Technical Field
The present disclosure relates generally to the field of combustion furnaces and methods of use, and more specifically to processes for producing hollow glass fiber or glass fibers comprising bubbles using a turbulent submerged combustion melter, and burners for carrying out such processes.
Background Art
In submerged combustion melting of glass and similar materials, combustion gases emitted from sidewall-mounted and/or floor-mounted burners are injected beneath the surface of a molten or partially molten mass of material being melted in a melter vessel and rise upward through the molten or partially molten mass. The molten or partially molten mass of material is a complex mixture of molten feed material (feed material is commonly referred to as “batch” in the glass industry), unmelted batch, and gases from the burners and evolved gases from the reaction of and/or decomposition of batch materials. Recycled glass or “cullet”, as well as various waste materials of varying glass content (such as fiberglass batting or even loose fibers) may also be present. The materials are heated at a high efficiency via the intimate contact with the combustion gases. Using submerged combustion burners produces turbulence of the molten material or partially molten material. Vibration of the burners and/or the melter vessel walls themselves, due to sloshing of molten material, pulsing of combustion burners, popping of large bubbles above or aside of submerged burners, ejection of molten material from the melt against the walls and ceiling of melter vessel, and the like, are possible.
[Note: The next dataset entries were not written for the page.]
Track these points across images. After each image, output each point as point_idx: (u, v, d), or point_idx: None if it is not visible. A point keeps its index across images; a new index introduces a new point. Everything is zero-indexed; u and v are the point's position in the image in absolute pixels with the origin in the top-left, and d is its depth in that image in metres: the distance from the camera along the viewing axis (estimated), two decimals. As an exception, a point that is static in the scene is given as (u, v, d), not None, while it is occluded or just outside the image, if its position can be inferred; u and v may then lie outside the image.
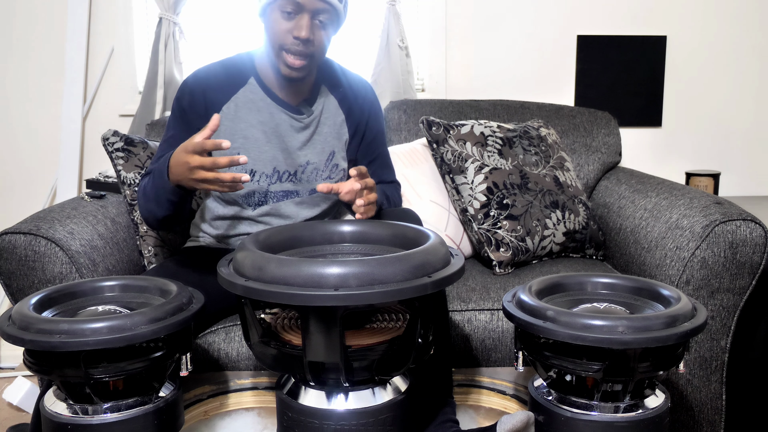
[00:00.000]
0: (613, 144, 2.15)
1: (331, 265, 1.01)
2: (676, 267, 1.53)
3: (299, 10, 1.37)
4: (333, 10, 1.39)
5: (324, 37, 1.42)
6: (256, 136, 1.50)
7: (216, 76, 1.50)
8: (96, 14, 2.33)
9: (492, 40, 2.38)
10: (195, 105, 1.47)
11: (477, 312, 1.56)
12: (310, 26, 1.38)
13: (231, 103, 1.49)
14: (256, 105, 1.50)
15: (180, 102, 1.49)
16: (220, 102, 1.48)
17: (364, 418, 1.10)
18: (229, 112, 1.49)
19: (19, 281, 1.47)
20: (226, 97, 1.49)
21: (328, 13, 1.39)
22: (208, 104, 1.48)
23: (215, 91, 1.48)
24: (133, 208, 1.73)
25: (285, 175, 1.54)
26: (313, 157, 1.55)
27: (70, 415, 1.09)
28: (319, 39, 1.41)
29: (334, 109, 1.58)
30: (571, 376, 1.14)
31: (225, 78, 1.50)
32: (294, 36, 1.38)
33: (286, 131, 1.52)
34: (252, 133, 1.50)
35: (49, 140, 2.39)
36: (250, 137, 1.50)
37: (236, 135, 1.49)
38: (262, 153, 1.51)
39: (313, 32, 1.39)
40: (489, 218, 1.80)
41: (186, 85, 1.49)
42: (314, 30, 1.39)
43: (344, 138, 1.60)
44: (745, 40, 2.41)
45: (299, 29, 1.37)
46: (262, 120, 1.50)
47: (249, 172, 1.51)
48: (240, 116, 1.49)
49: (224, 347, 1.48)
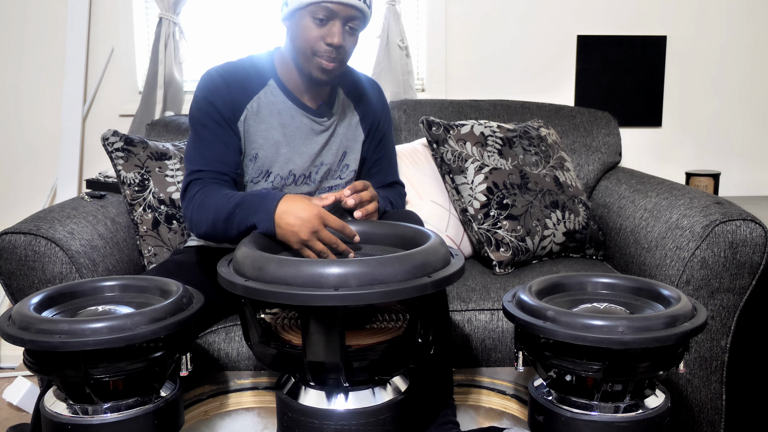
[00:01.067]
0: (613, 144, 2.15)
1: (331, 265, 1.01)
2: (676, 267, 1.53)
3: (332, 16, 1.37)
4: (363, 17, 1.40)
5: (354, 43, 1.43)
6: (276, 138, 1.49)
7: (238, 74, 1.46)
8: (96, 14, 2.33)
9: (492, 40, 2.38)
10: (223, 99, 1.43)
11: (477, 312, 1.56)
12: (342, 33, 1.38)
13: (254, 102, 1.47)
14: (277, 107, 1.49)
15: (206, 97, 1.43)
16: (243, 101, 1.45)
17: (364, 418, 1.10)
18: (252, 112, 1.47)
19: (19, 281, 1.47)
20: (248, 96, 1.46)
21: (359, 20, 1.39)
22: (234, 101, 1.44)
23: (239, 88, 1.45)
24: (133, 208, 1.73)
25: (301, 178, 1.53)
26: (327, 158, 1.55)
27: (70, 415, 1.09)
28: (349, 44, 1.41)
29: (350, 111, 1.58)
30: (571, 376, 1.14)
31: (246, 78, 1.47)
32: (327, 42, 1.37)
33: (307, 134, 1.51)
34: (272, 135, 1.48)
35: (49, 140, 2.39)
36: (270, 139, 1.48)
37: (257, 136, 1.47)
38: (279, 155, 1.50)
39: (344, 38, 1.39)
40: (489, 218, 1.80)
41: (211, 82, 1.44)
42: (345, 36, 1.39)
43: (360, 138, 1.60)
44: (745, 40, 2.41)
45: (332, 36, 1.37)
46: (282, 122, 1.49)
47: (265, 173, 1.50)
48: (261, 117, 1.47)
49: (224, 347, 1.48)
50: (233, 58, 1.52)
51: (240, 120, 1.45)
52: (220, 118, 1.42)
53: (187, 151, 1.44)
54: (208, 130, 1.42)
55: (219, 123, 1.42)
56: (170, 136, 2.05)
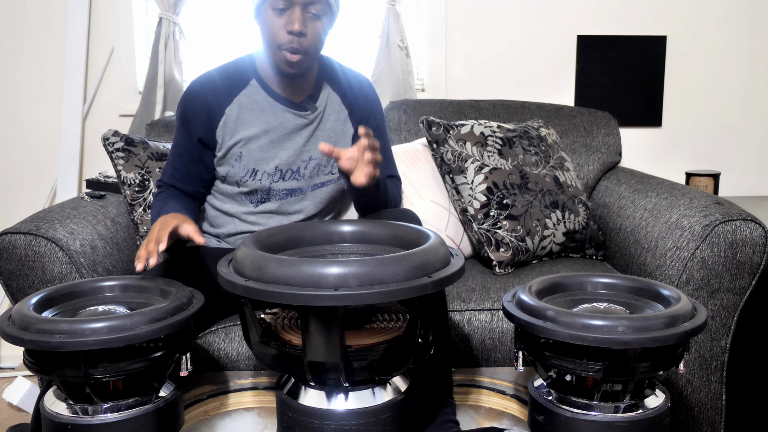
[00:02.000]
0: (613, 144, 2.15)
1: (331, 265, 1.01)
2: (676, 267, 1.53)
3: (290, 4, 1.39)
4: (324, 1, 1.40)
5: (319, 29, 1.43)
6: (259, 136, 1.51)
7: (215, 81, 1.52)
8: (96, 14, 2.33)
9: (492, 40, 2.38)
10: (197, 112, 1.50)
11: (477, 312, 1.56)
12: (303, 19, 1.39)
13: (233, 105, 1.50)
14: (259, 105, 1.51)
15: (183, 110, 1.52)
16: (222, 105, 1.50)
17: (364, 418, 1.10)
18: (232, 115, 1.50)
19: (19, 281, 1.47)
20: (227, 101, 1.50)
21: (319, 4, 1.40)
22: (210, 109, 1.50)
23: (216, 95, 1.50)
24: (133, 208, 1.73)
25: (288, 173, 1.54)
26: (315, 153, 1.56)
27: (70, 415, 1.09)
28: (312, 32, 1.41)
29: (338, 105, 1.58)
30: (571, 376, 1.14)
31: (225, 82, 1.51)
32: (288, 31, 1.39)
33: (291, 129, 1.53)
34: (255, 133, 1.50)
35: (49, 140, 2.39)
36: (253, 138, 1.50)
37: (239, 136, 1.50)
38: (265, 152, 1.52)
39: (306, 25, 1.40)
40: (489, 218, 1.80)
41: (188, 93, 1.52)
42: (307, 23, 1.40)
43: (349, 133, 1.60)
44: (745, 40, 2.41)
45: (292, 23, 1.39)
46: (265, 120, 1.51)
47: (251, 172, 1.52)
48: (243, 117, 1.50)
49: (224, 347, 1.48)
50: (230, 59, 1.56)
51: (219, 126, 1.50)
52: (190, 130, 1.51)
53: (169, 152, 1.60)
54: (179, 144, 1.54)
55: (189, 140, 1.52)
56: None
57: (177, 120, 1.54)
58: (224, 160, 1.52)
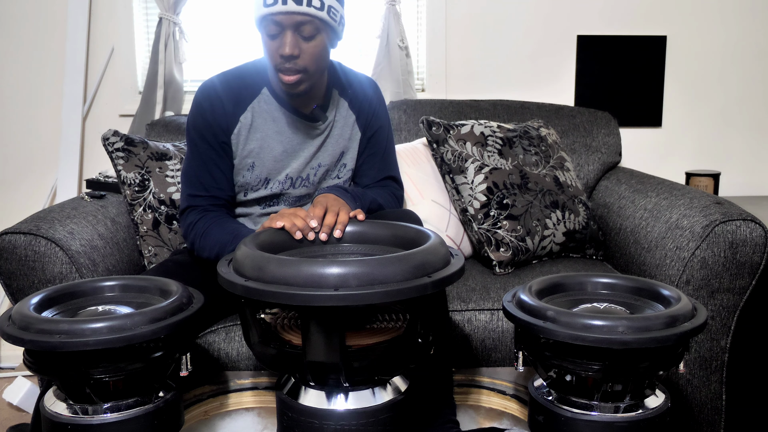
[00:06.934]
0: (613, 144, 2.15)
1: (331, 265, 1.01)
2: (676, 267, 1.53)
3: (281, 28, 1.35)
4: (316, 20, 1.35)
5: (315, 49, 1.38)
6: (272, 146, 1.50)
7: (231, 86, 1.48)
8: (96, 14, 2.33)
9: (492, 40, 2.38)
10: (216, 116, 1.46)
11: (477, 312, 1.56)
12: (294, 42, 1.35)
13: (248, 113, 1.48)
14: (272, 115, 1.50)
15: (201, 117, 1.47)
16: (237, 113, 1.47)
17: (364, 418, 1.10)
18: (246, 123, 1.48)
19: (19, 281, 1.47)
20: (242, 108, 1.48)
21: (311, 24, 1.35)
22: (227, 114, 1.47)
23: (233, 101, 1.47)
24: (133, 208, 1.73)
25: (298, 180, 1.54)
26: (325, 160, 1.56)
27: (70, 415, 1.09)
28: (307, 52, 1.37)
29: (346, 111, 1.58)
30: (571, 376, 1.14)
31: (241, 87, 1.49)
32: (280, 55, 1.37)
33: (303, 139, 1.52)
34: (268, 143, 1.50)
35: (49, 140, 2.39)
36: (266, 147, 1.50)
37: (252, 145, 1.49)
38: (277, 163, 1.51)
39: (299, 47, 1.36)
40: (489, 218, 1.80)
41: (203, 99, 1.47)
42: (299, 44, 1.36)
43: (357, 137, 1.60)
44: (745, 40, 2.40)
45: (283, 47, 1.35)
46: (278, 130, 1.50)
47: (263, 181, 1.52)
48: (256, 126, 1.49)
49: (224, 347, 1.48)
50: (233, 59, 1.53)
51: (234, 133, 1.48)
52: (215, 140, 1.47)
53: (185, 168, 1.51)
54: (203, 151, 1.48)
55: (213, 145, 1.47)
56: (170, 136, 2.05)
57: (192, 133, 1.48)
58: (236, 170, 1.51)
Traditional methods of making hollow fibers employ a bushing and a source of air feeding the air into the molten glass as it passes through a bushing. U.S. Pat. No. 2,269,459 discloses using a tube for injecting air into molten glass discharging vertically downward from a vessel, the tube extending through a bushing on the bottom of the melter. The initial hollow fiber formed is then drawn through and heated in a burner that provides intense flame and heat to form a much smaller diameter hollow fiber. Bushings are described in a series of patents for making fibers having intermittent hollowness along their length, as well as hollow glass fibers of more uniform hollowness, more ratio of ID/OD, and better concentricity of the central lumen. See U.S. Pat. Nos. 3,421,873; 3,510,393; 3,268,313; 4,735,642; and 4,758,259. None of these patents use or discuss submerged combustion. None of the previous solutions have recognized that submerged combustion produces a turbulent molten glass that has approximately 40 percent by volume gas bubbles. In fact, traditional glass melting technologies seek to reduce bubble content when making glass fibers, as it leads to frequent processing problems due to fiber breakage during drawing. Molten glass fining is called for to reduce or eliminate bubbles, the fining employing conditioning channels that may be difficult and/or expensive to operate.
It would be a significant advance in the glass melting art to develop processes of making hollow glass fibers, or solid glass fibers having entrained bubbles therein, and apparatus and systems to make such fibers.